现在父亲去世,他这个当儿子的,心里怎么能够好受。
“少在这里假惺惺的装,让我感觉到恶心!”杜思亮看到杜思明摆出这副样子来,撇撇嘴,一副很恶心的样子。
杜思明的话,在他听来,恶心至极,太假了,说不出的恶心。
“我装?我恶心?那也总比你强,父亲去世,你却在这里好像无所事事一样,难道你的心里,就没有一丝的难过吗!”
杜思明抬起头,用红红的眼睛瞪视着杜思亮。
“该走的人早晚都会走,人还是要向前看的,这有什么好难过的,难道就因为他去世了,我就要什么都不做,趴在他的尸体旁,大声的嚎哭吗?”
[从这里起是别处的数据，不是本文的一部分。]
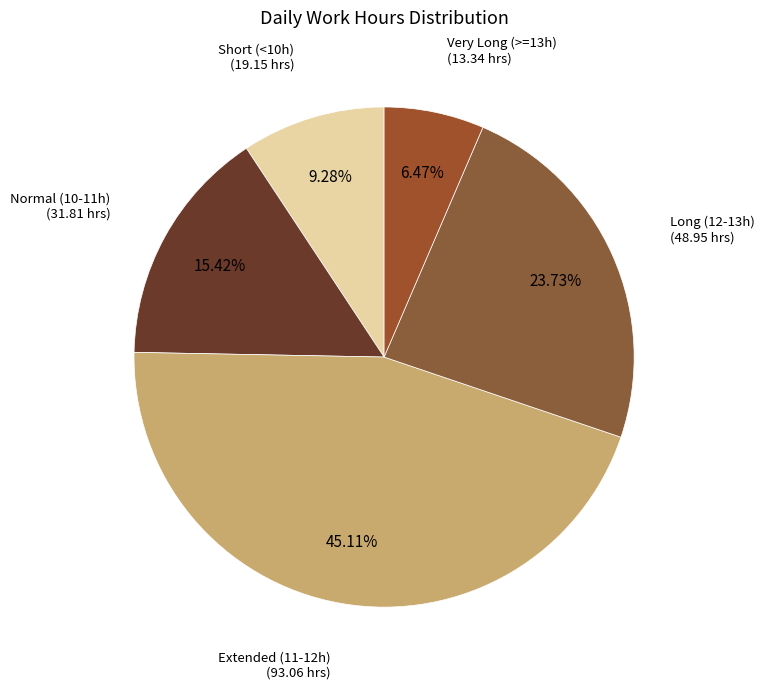

Which category has the smallest portion of the pie?

Very Long (>=13h)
杜思亮反问,杜思明瞬间沉默无语,他说的很有道理,可看到他这好像没事一般,杜思明就是感觉心中气不过。
父亲离开,你竟然一点悲伤的心情都没有,你枉为人子!
“虽然你说的很有道理,但是我总感觉你太冷血,太无情,你父亲去世了,先不说你是否悲伤的问题,最起码你也要找人,为你父亲安排后事吧。”江凡实在是忍不住了,从一旁说道。
从未见过这么冷血的人,父亲去世,竟然一点伤心的表情都没有。
“你怎么就知道,我现在出去,不是要给我父亲安排后事?”杜思亮反问江凡一句,后者也是直接沉默。
江凡承认,论嘴上功夫,自己真的不如杜思亮厉害。
无论人家现在是不是想出去,是不是想给他父亲安排后事,只要人家说出来了,自己就无法反驳。
是真是假,只有杜思亮自己才知道。
“哈哈,还不让开?你们挡了我的路!我现在要出去找人,给我父亲安排后事!”
杜思亮对着江凡和杜思明说道,明明门口很宽敞,但他就觉得,这两个人挡了自己的路。
“路在那边,自己走,我给你让?我告诉你,那是不可能的!”江凡翻着眼睛说道,他看杜思亮非常的不爽,所以就想要挑衅他,从而狠狠地收拾他一顿。
我虽然嘴上功夫不如你,但拳脚上面,你绝对不是我的对手!
“好的,您不让路,那我们就绕着走,谁叫您是天地会的天王呢,是受人尊敬的,我一个小小的杜家家主,怎么敢招惹你呢?”
杜思亮又开始了阴阳怪气,江凡听到之后皱着眉头,道:“我说过了,你再给我用这种语气说话,我就让你再也说不了话,你是不是忘了我说的话!”
“哦,不好意思,一时之间没忍住,您可千万不要和我生气,和我这种小人物生气,完全不值得啊!您可是高高在上的天王,我是个什么啊?你和我置气,这不是拉低自己的身价吗?”
啪!
江凡的耳光,狠狠地抽在了杜思亮的脸上,他冷声说道:“看来你是真的,没有把我说的话放在心上,我已经告诉过你,不要再用这种阴阳怪气的语气和我说话,可是你偏偏不听,是不是找揍?”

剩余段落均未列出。